(197b) Direct Propylene Epoxidation By Water Oxidation on PdPtOx Electrocatalysts

Direct electrochemical propylene epoxidation shows promise in displacing incumbent routes of epoxidation involving hazardous and costly oxidants (peroxides, chlorine) while using renewable electricity. Equimolar Pd and Pt maximize partial current densities and faradaic efficiencies (FE) of propylene oxide formation, greatly exceeding the performance of monometallic PdO_x or PtO_x. Increasing oxidation temperatures of Pd₁Pt₁ increases epoxidation FE non-monotonically, maximized at 500°C. This temperature enriches an oxidic tetragonal phase relative to a metallic face-center cubic phase, consistent with XAS showing a maximized Pt–O coordination. However, monometallic Pd and Pt catalysts treated 500°C exist primarily as PdO or metallic Pt, respectively. This conclusion agrees with XPS data showing that>85% of surface Pt exists in a 2⁺ oxidation state in PdPtO_x. Thus, combining Pd and Pt stabilizes PtO-like structures, which are likely the most active sites for water oxidation and O-atom transfer to propylene.

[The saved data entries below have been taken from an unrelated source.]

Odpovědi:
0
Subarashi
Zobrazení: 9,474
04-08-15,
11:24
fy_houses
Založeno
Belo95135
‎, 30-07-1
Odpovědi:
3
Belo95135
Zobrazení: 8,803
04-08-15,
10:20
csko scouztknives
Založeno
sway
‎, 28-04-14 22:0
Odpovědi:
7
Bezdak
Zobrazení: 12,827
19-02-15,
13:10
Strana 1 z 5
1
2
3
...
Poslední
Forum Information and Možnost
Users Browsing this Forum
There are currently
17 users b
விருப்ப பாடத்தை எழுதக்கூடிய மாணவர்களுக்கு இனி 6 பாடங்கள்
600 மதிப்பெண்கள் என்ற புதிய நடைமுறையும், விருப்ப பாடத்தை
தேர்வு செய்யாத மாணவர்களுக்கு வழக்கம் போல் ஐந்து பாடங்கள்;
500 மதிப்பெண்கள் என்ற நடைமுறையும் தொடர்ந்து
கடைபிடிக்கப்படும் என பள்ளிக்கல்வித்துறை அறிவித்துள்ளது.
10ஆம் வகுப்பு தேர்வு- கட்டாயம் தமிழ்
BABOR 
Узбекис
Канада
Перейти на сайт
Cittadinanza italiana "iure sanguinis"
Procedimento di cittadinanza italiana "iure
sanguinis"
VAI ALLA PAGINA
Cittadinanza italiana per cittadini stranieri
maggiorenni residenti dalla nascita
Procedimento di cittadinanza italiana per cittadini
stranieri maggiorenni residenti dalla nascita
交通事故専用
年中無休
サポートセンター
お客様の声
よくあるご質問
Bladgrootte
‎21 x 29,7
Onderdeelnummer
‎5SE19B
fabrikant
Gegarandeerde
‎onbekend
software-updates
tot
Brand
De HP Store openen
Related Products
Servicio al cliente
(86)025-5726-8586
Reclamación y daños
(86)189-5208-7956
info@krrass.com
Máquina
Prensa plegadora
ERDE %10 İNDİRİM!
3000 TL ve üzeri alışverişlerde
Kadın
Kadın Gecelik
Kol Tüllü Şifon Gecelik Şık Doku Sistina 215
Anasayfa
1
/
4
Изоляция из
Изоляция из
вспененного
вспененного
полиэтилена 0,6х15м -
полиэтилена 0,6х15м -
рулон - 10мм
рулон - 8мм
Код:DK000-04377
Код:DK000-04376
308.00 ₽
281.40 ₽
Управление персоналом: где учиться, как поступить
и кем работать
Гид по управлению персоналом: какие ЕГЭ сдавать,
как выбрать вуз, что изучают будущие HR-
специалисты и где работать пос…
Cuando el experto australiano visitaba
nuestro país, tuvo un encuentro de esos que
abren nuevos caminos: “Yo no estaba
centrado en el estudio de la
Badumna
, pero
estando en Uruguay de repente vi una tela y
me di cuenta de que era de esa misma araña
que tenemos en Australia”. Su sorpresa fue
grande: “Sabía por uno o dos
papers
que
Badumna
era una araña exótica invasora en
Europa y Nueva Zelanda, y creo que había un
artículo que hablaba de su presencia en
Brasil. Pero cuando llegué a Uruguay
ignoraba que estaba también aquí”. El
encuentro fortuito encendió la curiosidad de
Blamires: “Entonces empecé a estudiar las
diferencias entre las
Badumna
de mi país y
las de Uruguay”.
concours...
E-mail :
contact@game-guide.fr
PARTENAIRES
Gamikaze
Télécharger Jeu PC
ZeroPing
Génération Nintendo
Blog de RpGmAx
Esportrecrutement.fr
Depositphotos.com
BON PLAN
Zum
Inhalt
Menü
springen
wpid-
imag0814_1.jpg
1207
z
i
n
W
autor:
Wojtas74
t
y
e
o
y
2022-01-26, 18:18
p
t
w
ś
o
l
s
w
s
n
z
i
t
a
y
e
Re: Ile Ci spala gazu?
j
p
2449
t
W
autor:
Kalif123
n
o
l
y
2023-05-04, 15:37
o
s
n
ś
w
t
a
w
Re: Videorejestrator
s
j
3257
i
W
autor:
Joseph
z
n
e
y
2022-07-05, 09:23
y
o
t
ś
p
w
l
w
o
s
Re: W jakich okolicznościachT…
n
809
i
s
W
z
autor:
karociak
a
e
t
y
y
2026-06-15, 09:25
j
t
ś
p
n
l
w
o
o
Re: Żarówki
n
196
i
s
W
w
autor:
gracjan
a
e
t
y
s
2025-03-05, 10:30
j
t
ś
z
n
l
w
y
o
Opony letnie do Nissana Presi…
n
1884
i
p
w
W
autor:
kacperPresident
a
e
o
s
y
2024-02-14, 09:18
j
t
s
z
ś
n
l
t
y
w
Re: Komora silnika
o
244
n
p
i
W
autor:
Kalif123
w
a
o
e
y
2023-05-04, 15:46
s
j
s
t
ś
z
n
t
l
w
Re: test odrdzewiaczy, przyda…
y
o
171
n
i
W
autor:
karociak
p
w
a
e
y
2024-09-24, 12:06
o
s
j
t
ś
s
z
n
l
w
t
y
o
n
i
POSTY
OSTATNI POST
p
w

Epoxidation rates increase with H₂O concentration with a 2^nd-order dependence, suggesting two water molecules participate in the kinetically relevant step (KRS), consistent with (H₂O/D₂O) kinetic isotope effects. Epoxidation rates increase sublinearly with C₃H₆ pressure (n=0.4-0.7), consistent with C₃H₆* species saturating the surface. Rates and FEs of epoxidation increase exponentially with potential in aqueous electrolytes with Tafel slopes of 102 mV dec^-1, consistent with one-electron transfer to the most abundant reactive intermediate in the KRS. These findings agree with a mechanism involving the adsorption of H₂O and C₃H₆ to the surface of PtO active sites, which oxidize by sequential proton-coupled electron transfer steps (OH*→O*→OOH*→O₂). The KRS, however, likely involves the oxidation of O* to OOH* by two H₂O molecules, in which the fate of OOH* determines the selectivity of forming C₃H₆O or O₂ by distinct charge transfer steps. Overall, we elucidate the activate phase of PdPtO_x and determine the reaction mechanisms of epoxidation, leading to record epoxidation rates and FEs.